In the last book of Narnia, the voluntarist position, and other Muslim characteristics, is represented by the Calormenes, the sworn enemy of the Narnians.
The Narnians at least recognize that Aslan has changed. In response to the Ape’s refusal to let them see Aslan—the Ape speaks for Aslan—the Narnains reply, “When he used to appear in Narnia in the old days everyone could talk to him face to face.”
“Don’t you believe it,” said the Ape. “And even if it was true, times have changed. Aslan says he’s been far too soft with you before, do you see? Well, he isn’t going to be soft any more. He’s going to lick you into shape this time. He’ll teach you to think he’s a tame lion!”
And so now the Ape wants to be known as a Man. The Tisroc (king of the Calormenes) is called the mouthpiece of Aslan. Tash—the god of the Calormenes—who kills men on an altar is the same as Aslan who was killed on an altar to rescue his friend Edmund.

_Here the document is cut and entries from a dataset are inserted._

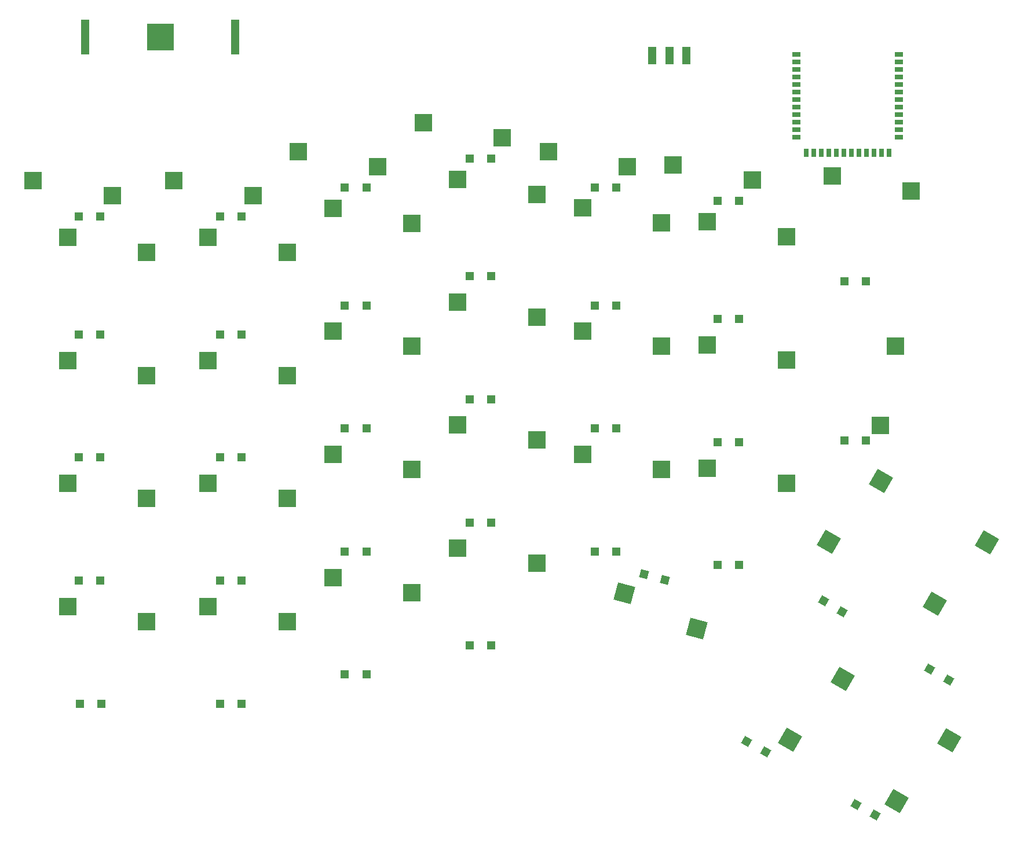
<source format=gbp>
G04 #@! TF.GenerationSoftware,KiCad,Pcbnew,7.0.2*
G04 #@! TF.CreationDate,2023-04-27T22:28:51+02:00*
G04 #@! TF.ProjectId,redox_rev1,7265646f-785f-4726-9576-312e6b696361,1.0*
G04 #@! TF.SameCoordinates,Original*
G04 #@! TF.FileFunction,Paste,Bot*
G04 #@! TF.FilePolarity,Positive*
%FSLAX46Y46*%
G04 Gerber Fmt 4.6, Leading zero omitted, Abs format (unit mm)*
G04 Created by KiCad (PCBNEW 7.0.2) date 2023-04-27 22:28:51*
%MOMM*%
%LPD*%
G01*
G04 APERTURE LIST*
G04 Aperture macros list*
%AMRotRect*
0 Rectangle, with rotation*
0 The origin of the aperture is its center*
0 $1 length*
0 $2 width*
0 $3 Rotation angle, in degrees counterclockwise*
0 Add horizontal line*
21,1,$1,$2,0,0,$3*%
G04 Aperture macros list end*
%ADD10R,1.200000X1.200000*%
%ADD11RotRect,1.200000X1.200000X150.000000*%
%ADD12RotRect,1.200000X1.200000X165.000000*%
%ADD13R,2.600000X2.600000*%
%ADD14RotRect,2.600000X2.600000X60.000000*%
%ADD15RotRect,2.600000X2.600000X345.000000*%
%ADD16RotRect,2.600000X2.600000X240.000000*%
%ADD17R,1.250000X2.500000*%
%ADD18R,1.198880X0.698500*%
%ADD19R,0.698500X1.198880*%
%ADD20R,1.270000X5.080000*%
%ADD21R,3.960000X3.960000*%
G04 APERTURE END LIST*
D10*
X79470000Y-62800000D03*
X82620000Y-62800000D03*
X100120000Y-62800000D03*
X103270000Y-62800000D03*
X118370000Y-58550000D03*
X121520000Y-58550000D03*
X136620000Y-54300000D03*
X139770000Y-54300000D03*
X154870000Y-58550000D03*
X158020000Y-58550000D03*
X172870000Y-60550000D03*
X176020000Y-60550000D03*
X191370000Y-72300000D03*
X194520000Y-72300000D03*
X79470000Y-80050000D03*
X82620000Y-80050000D03*
X100120000Y-80050000D03*
X103270000Y-80050000D03*
X118370000Y-75800000D03*
X121520000Y-75800000D03*
X136620000Y-71550000D03*
X139770000Y-71550000D03*
X154870000Y-75800000D03*
X158020000Y-75800000D03*
X172870000Y-77800000D03*
X176020000Y-77800000D03*
X191370000Y-95550000D03*
X194520000Y-95550000D03*
X79470000Y-98050000D03*
X82620000Y-98050000D03*
X100120000Y-98050000D03*
X103270000Y-98050000D03*
X118370000Y-93800000D03*
X121520000Y-93800000D03*
X136620000Y-89550000D03*
X139770000Y-89550000D03*
X154870000Y-93800000D03*
X158020000Y-93800000D03*
X172870000Y-95800000D03*
X176020000Y-95800000D03*
D11*
X188370000Y-119050000D03*
X191097980Y-120625000D03*
D10*
X79470000Y-116050000D03*
X82620000Y-116050000D03*
X100120000Y-116050000D03*
X103270000Y-116050000D03*
X118370000Y-111800000D03*
X121520000Y-111800000D03*
X136620000Y-107550000D03*
X139770000Y-107550000D03*
X154870000Y-111800000D03*
X158020000Y-111800000D03*
X172870000Y-113800000D03*
X176020000Y-113800000D03*
D11*
X203870000Y-129050000D03*
X206597980Y-130625000D03*
D10*
X79620000Y-134050000D03*
X82770000Y-134050000D03*
X100120000Y-134050000D03*
X103270000Y-134050000D03*
X118370000Y-129800000D03*
X121520000Y-129800000D03*
X136620000Y-125550000D03*
X139770000Y-125550000D03*
D12*
X162098667Y-115142360D03*
X165141333Y-115957640D03*
D11*
X177120000Y-139550000D03*
X179847980Y-141125000D03*
X193120000Y-148800000D03*
X195847980Y-150375000D03*
D13*
X84370000Y-59750000D03*
X72820000Y-57550000D03*
X104920000Y-59750000D03*
X93370000Y-57550000D03*
X123145000Y-55550000D03*
X111595000Y-53350000D03*
X141395000Y-51300000D03*
X129845000Y-49100000D03*
X159645000Y-55550000D03*
X148095000Y-53350000D03*
X177895000Y-57500000D03*
X166345000Y-55300000D03*
X189595000Y-56850000D03*
X201145000Y-59050000D03*
X77820000Y-65850000D03*
X89370000Y-68050000D03*
X98370000Y-65850000D03*
X109920000Y-68050000D03*
X116620000Y-61600000D03*
X128170000Y-63800000D03*
X134870000Y-57350000D03*
X146420000Y-59550000D03*
X153120000Y-61550000D03*
X164670000Y-63750000D03*
X171345000Y-63600000D03*
X182895000Y-65800000D03*
X198820000Y-81775000D03*
X196620000Y-93325000D03*
X77820000Y-83850000D03*
X89370000Y-86050000D03*
X98370000Y-83850000D03*
X109920000Y-86050000D03*
X116620000Y-79600000D03*
X128170000Y-81800000D03*
X134870000Y-75300000D03*
X146420000Y-77500000D03*
X153120000Y-79600000D03*
X164670000Y-81800000D03*
X171345000Y-81600000D03*
X182895000Y-83800000D03*
D14*
X189079649Y-110411233D03*
X196759905Y-101508640D03*
D13*
X77820000Y-101850000D03*
X89370000Y-104050000D03*
X98370000Y-101850000D03*
X109920000Y-104050000D03*
X116620000Y-97600000D03*
X128170000Y-99800000D03*
X134870000Y-93300000D03*
X146420000Y-95500000D03*
X153120000Y-97600000D03*
X164670000Y-99800000D03*
X171345000Y-99600000D03*
X182895000Y-101800000D03*
D14*
X204579649Y-119411233D03*
X212259905Y-110508640D03*
D13*
X77820000Y-119850000D03*
X89370000Y-122050000D03*
X98370000Y-119850000D03*
X109920000Y-122050000D03*
X116620000Y-115600000D03*
X128170000Y-117800000D03*
X134870000Y-111300000D03*
X146420000Y-113500000D03*
D15*
X159246566Y-117955109D03*
X169833608Y-123069506D03*
D16*
X191160351Y-130438767D03*
X183480095Y-139341360D03*
X206701248Y-139438767D03*
X199020992Y-148341360D03*
D17*
X163320000Y-39304000D03*
X165820000Y-39304000D03*
X168320000Y-39304000D03*
D18*
X199368080Y-39077740D03*
X199368080Y-40177560D03*
X199368080Y-41277380D03*
X199368080Y-42377200D03*
X199368080Y-43477020D03*
X199368080Y-44576840D03*
X199368080Y-45676660D03*
X199368080Y-46776480D03*
X199368080Y-47876300D03*
X199368080Y-48976120D03*
X199368080Y-50075940D03*
X199368080Y-51175760D03*
D19*
X197917740Y-53525260D03*
X196817920Y-53525260D03*
X195718100Y-53525260D03*
X194618280Y-53525260D03*
X193518460Y-53525260D03*
X192418640Y-53525260D03*
X191321360Y-53525260D03*
X190221540Y-53525260D03*
X189121720Y-53525260D03*
X188021900Y-53525260D03*
X186922080Y-53525260D03*
X185822260Y-53525260D03*
D18*
X184371920Y-51175760D03*
X184371920Y-50075940D03*
X184371920Y-48976120D03*
X184371920Y-47876300D03*
X184371920Y-46776480D03*
X184371920Y-45676660D03*
X184371920Y-44576840D03*
X184371920Y-43477020D03*
X184371920Y-42377200D03*
X184371920Y-41277380D03*
X184371920Y-40177560D03*
X184371920Y-39077740D03*
D20*
X80400000Y-36550000D03*
X102370000Y-36550000D03*
D21*
X91385000Y-36550000D03*
M02*

</source>
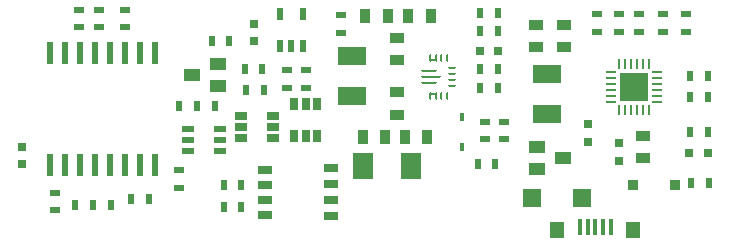
<source format=gtp>
G04 Layer_Color=8421504*
%FSAX25Y25*%
%MOIN*%
G70*
G01*
G75*
%ADD10R,0.03150X0.03150*%
%ADD11R,0.04724X0.05512*%
%ADD13R,0.01575X0.05512*%
%ADD14R,0.02362X0.03937*%
%ADD15R,0.02362X0.07480*%
G04:AMPARAMS|DCode=16|XSize=9.84mil|YSize=23.62mil|CornerRadius=2.46mil|HoleSize=0mil|Usage=FLASHONLY|Rotation=270.000|XOffset=0mil|YOffset=0mil|HoleType=Round|Shape=RoundedRectangle|*
%AMROUNDEDRECTD16*
21,1,0.00984,0.01870,0,0,270.0*
21,1,0.00492,0.02362,0,0,270.0*
1,1,0.00492,-0.00935,-0.00246*
1,1,0.00492,-0.00935,0.00246*
1,1,0.00492,0.00935,0.00246*
1,1,0.00492,0.00935,-0.00246*
%
%ADD16ROUNDEDRECTD16*%
G04:AMPARAMS|DCode=17|XSize=9.84mil|YSize=23.62mil|CornerRadius=2.46mil|HoleSize=0mil|Usage=FLASHONLY|Rotation=180.000|XOffset=0mil|YOffset=0mil|HoleType=Round|Shape=RoundedRectangle|*
%AMROUNDEDRECTD17*
21,1,0.00984,0.01870,0,0,180.0*
21,1,0.00492,0.02362,0,0,180.0*
1,1,0.00492,-0.00246,0.00935*
1,1,0.00492,0.00246,0.00935*
1,1,0.00492,0.00246,-0.00935*
1,1,0.00492,-0.00246,-0.00935*
%
%ADD17ROUNDEDRECTD17*%
G04:AMPARAMS|DCode=18|XSize=9.84mil|YSize=53.15mil|CornerRadius=2.46mil|HoleSize=0mil|Usage=FLASHONLY|Rotation=270.000|XOffset=0mil|YOffset=0mil|HoleType=Round|Shape=RoundedRectangle|*
%AMROUNDEDRECTD18*
21,1,0.00984,0.04823,0,0,270.0*
21,1,0.00492,0.05315,0,0,270.0*
1,1,0.00492,-0.02411,-0.00246*
1,1,0.00492,-0.02411,0.00246*
1,1,0.00492,0.02411,0.00246*
1,1,0.00492,0.02411,-0.00246*
%
%ADD18ROUNDEDRECTD18*%
G04:AMPARAMS|DCode=19|XSize=9.84mil|YSize=66.93mil|CornerRadius=2.46mil|HoleSize=0mil|Usage=FLASHONLY|Rotation=270.000|XOffset=0mil|YOffset=0mil|HoleType=Round|Shape=RoundedRectangle|*
%AMROUNDEDRECTD19*
21,1,0.00984,0.06201,0,0,270.0*
21,1,0.00492,0.06693,0,0,270.0*
1,1,0.00492,-0.03100,-0.00246*
1,1,0.00492,-0.03100,0.00246*
1,1,0.00492,0.03100,0.00246*
1,1,0.00492,0.03100,-0.00246*
%
%ADD19ROUNDEDRECTD19*%
G04:AMPARAMS|DCode=20|XSize=9.84mil|YSize=27.56mil|CornerRadius=2.46mil|HoleSize=0mil|Usage=FLASHONLY|Rotation=270.000|XOffset=0mil|YOffset=0mil|HoleType=Round|Shape=RoundedRectangle|*
%AMROUNDEDRECTD20*
21,1,0.00984,0.02264,0,0,270.0*
21,1,0.00492,0.02756,0,0,270.0*
1,1,0.00492,-0.01132,-0.00246*
1,1,0.00492,-0.01132,0.00246*
1,1,0.00492,0.01132,0.00246*
1,1,0.00492,0.01132,-0.00246*
%
%ADD20ROUNDEDRECTD20*%
%ADD21R,0.05512X0.03937*%
%ADD22R,0.04724X0.02559*%
%ADD23R,0.02362X0.03543*%
%ADD24R,0.03543X0.02362*%
%ADD25R,0.09449X0.06299*%
%ADD26R,0.01772X0.02756*%
%ADD27R,0.03150X0.03150*%
%ADD28R,0.05118X0.03543*%
%ADD29R,0.03543X0.05118*%
%ADD30R,0.07008X0.08504*%
%ADD31R,0.03543X0.03740*%
%ADD32R,0.03937X0.02756*%
%ADD33R,0.02756X0.03937*%
%ADD34R,0.04331X0.02362*%
%ADD35R,0.06299X0.05906*%
%ADD36O,0.03543X0.00984*%
%ADD37O,0.00984X0.03543*%
%ADD38R,0.09449X0.09449*%
D10*
X0480555Y0328984D02*
D03*
Y0323079D02*
D03*
X0369138Y0362449D02*
D03*
Y0356543D02*
D03*
X0490791Y0322685D02*
D03*
Y0316779D02*
D03*
X0291972Y0315598D02*
D03*
Y0321504D02*
D03*
D11*
X0470402Y0293724D02*
D03*
X0495598D02*
D03*
D13*
X0477882Y0294610D02*
D03*
X0485559D02*
D03*
X0488118D02*
D03*
X0483000D02*
D03*
X0480441D02*
D03*
D14*
X0377996Y0354870D02*
D03*
X0381736D02*
D03*
X0385476D02*
D03*
Y0365697D02*
D03*
X0377996D02*
D03*
D15*
X0336244Y0352606D02*
D03*
X0331244D02*
D03*
X0326244D02*
D03*
X0321244D02*
D03*
X0316244D02*
D03*
X0311244D02*
D03*
X0306244D02*
D03*
X0301244D02*
D03*
X0336244Y0315205D02*
D03*
X0331244D02*
D03*
X0326244D02*
D03*
X0321244D02*
D03*
X0316244D02*
D03*
X0311244D02*
D03*
X0306244D02*
D03*
X0301244D02*
D03*
D16*
X0435280Y0341779D02*
D03*
Y0343748D02*
D03*
Y0345717D02*
D03*
Y0347685D02*
D03*
D17*
X0433705Y0351031D02*
D03*
X0431736D02*
D03*
X0429768D02*
D03*
X0427799D02*
D03*
Y0338433D02*
D03*
X0429768D02*
D03*
X0431736D02*
D03*
X0433705D02*
D03*
D18*
X0427701Y0346701D02*
D03*
Y0342764D02*
D03*
D19*
X0428390Y0344732D02*
D03*
D20*
X0428784Y0339122D02*
D03*
Y0350342D02*
D03*
D21*
X0348665Y0345323D02*
D03*
X0357327Y0349063D02*
D03*
Y0341583D02*
D03*
X0472287Y0317764D02*
D03*
X0463626Y0314024D02*
D03*
Y0321504D02*
D03*
D22*
X0372841Y0313860D02*
D03*
Y0308859D02*
D03*
Y0303859D02*
D03*
Y0298860D02*
D03*
X0394963Y0298460D02*
D03*
Y0303760D02*
D03*
Y0308960D02*
D03*
Y0314260D02*
D03*
D23*
X0365004Y0301228D02*
D03*
X0359098D02*
D03*
X0334295Y0303984D02*
D03*
X0328390D02*
D03*
X0361067Y0356740D02*
D03*
X0355161D02*
D03*
X0366579Y0340500D02*
D03*
X0372484D02*
D03*
X0372091Y0347291D02*
D03*
X0366185D02*
D03*
X0359098Y0308709D02*
D03*
X0365004D02*
D03*
X0443835Y0315661D02*
D03*
X0449740D02*
D03*
X0520539Y0344894D02*
D03*
X0514634D02*
D03*
X0450437Y0347291D02*
D03*
X0444531D02*
D03*
X0450437Y0340992D02*
D03*
X0444531D02*
D03*
X0450437Y0359890D02*
D03*
X0444531D02*
D03*
X0450437Y0366189D02*
D03*
X0444531D02*
D03*
X0520539Y0338000D02*
D03*
X0514634D02*
D03*
X0520516Y0326425D02*
D03*
X0514610D02*
D03*
X0350240Y0335087D02*
D03*
X0356146D02*
D03*
X0344335D02*
D03*
X0315595Y0302016D02*
D03*
X0321500D02*
D03*
X0309689D02*
D03*
X0515004Y0309496D02*
D03*
X0520909D02*
D03*
D24*
X0380161Y0347094D02*
D03*
Y0341189D02*
D03*
X0398272Y0365205D02*
D03*
Y0359299D02*
D03*
X0302996Y0306150D02*
D03*
Y0300244D02*
D03*
X0310870Y0361268D02*
D03*
Y0367173D02*
D03*
X0317563Y0361268D02*
D03*
Y0367173D02*
D03*
X0483705Y0359693D02*
D03*
Y0365598D02*
D03*
X0505752Y0365598D02*
D03*
Y0359693D02*
D03*
X0452606Y0323953D02*
D03*
Y0329858D02*
D03*
X0497484Y0365598D02*
D03*
Y0359693D02*
D03*
X0490791Y0359693D02*
D03*
Y0365598D02*
D03*
X0513232Y0359693D02*
D03*
Y0365598D02*
D03*
X0446106Y0329858D02*
D03*
Y0323953D02*
D03*
X0326224Y0367173D02*
D03*
Y0361268D02*
D03*
X0386461Y0347094D02*
D03*
Y0341189D02*
D03*
X0344335Y0307724D02*
D03*
Y0313630D02*
D03*
D25*
X0401815Y0351622D02*
D03*
Y0338236D02*
D03*
X0466776Y0332331D02*
D03*
Y0345717D02*
D03*
D26*
X0438606Y0331327D02*
D03*
Y0321484D02*
D03*
D27*
X0520713Y0319339D02*
D03*
X0514413D02*
D03*
X0450559Y0353502D02*
D03*
X0444654D02*
D03*
D28*
X0416776Y0350244D02*
D03*
Y0357724D02*
D03*
Y0339614D02*
D03*
Y0332134D02*
D03*
X0463232Y0354575D02*
D03*
Y0362055D02*
D03*
X0472681Y0354575D02*
D03*
Y0362055D02*
D03*
X0499059Y0325047D02*
D03*
Y0317567D02*
D03*
D29*
X0406343Y0365008D02*
D03*
X0413823D02*
D03*
X0428193D02*
D03*
X0420713D02*
D03*
X0427012Y0324850D02*
D03*
X0419531D02*
D03*
X0405555D02*
D03*
X0413035D02*
D03*
D30*
X0405752Y0315008D02*
D03*
X0421500D02*
D03*
D31*
X0495713Y0308709D02*
D03*
X0509492D02*
D03*
D32*
X0364906Y0331740D02*
D03*
Y0328000D02*
D03*
Y0324260D02*
D03*
X0375732D02*
D03*
Y0328000D02*
D03*
Y0331740D02*
D03*
D33*
X0390201Y0335776D02*
D03*
X0386461D02*
D03*
X0382720D02*
D03*
Y0324949D02*
D03*
X0386461D02*
D03*
X0390201D02*
D03*
D34*
X0347287Y0327410D02*
D03*
Y0323669D02*
D03*
Y0319929D02*
D03*
X0357917D02*
D03*
Y0323669D02*
D03*
Y0327410D02*
D03*
D35*
X0461953Y0304378D02*
D03*
X0478685D02*
D03*
D36*
X0503488Y0336465D02*
D03*
Y0338433D02*
D03*
Y0340402D02*
D03*
Y0342370D02*
D03*
Y0344339D02*
D03*
Y0346307D02*
D03*
X0488331D02*
D03*
Y0344339D02*
D03*
Y0342370D02*
D03*
Y0340402D02*
D03*
Y0338433D02*
D03*
Y0336465D02*
D03*
D37*
X0500831Y0348965D02*
D03*
X0498862D02*
D03*
X0496894D02*
D03*
X0494925D02*
D03*
X0492957D02*
D03*
X0490988D02*
D03*
Y0333807D02*
D03*
X0492957D02*
D03*
X0494925D02*
D03*
X0496894D02*
D03*
X0498862D02*
D03*
X0500831D02*
D03*
D38*
X0495910Y0341386D02*
D03*
M02*

</source>
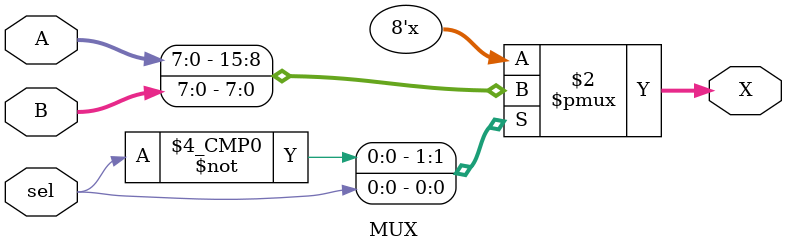
<source format=v>
`timescale 1ns / 1ps

module MUX(A, B, sel, X);
	input [7:0] A;
	input [7:0] B;
	input sel;
	
	output reg [7:0] X;
	
	always @(A, B, sel) begin //whenever those change the always block will execute
		case(sel)
			2'b0: 
				begin
					X = A;
				end
			2'b1: 
				X = B;
		endcase
	end

endmodule

</source>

If things are not things but just names, if Aslan’s will can change at any moment, then anything can happen.
How is this possible? Without ever using the word “voluntarism” or “nominalism”, C.S. Lewis gives us an experience of these things. And he also gives us images, images like “dry water”, which I hope sticks with you as it does with me.
For sure, Aslan is not a tame lion, not a safe lion. But we cannot forget the other side of the equation. To be one-sided is to fall into heresy (which literally means one-sidedness) and ultimately into blasphemy. Aslan is also good, and we can rely on his goodness. This is what King Tirian and the Pevensey children hang onto when everything seems to be falling apart around them.
It does not take much to connect the allegorical dots. I will not do that here. But let us never forget the whole picture: that the God who sent his only Son is good to the core and that amid all the uncertainty of this world we can rely on that goodness.




It’s been a while since I’ve read Narnia. May be why the statement that Aslan is not safe and also is good strikes with force.
Great article, Matt. You're right - it's a wonderful illustration of voluntarism and the ills thereof.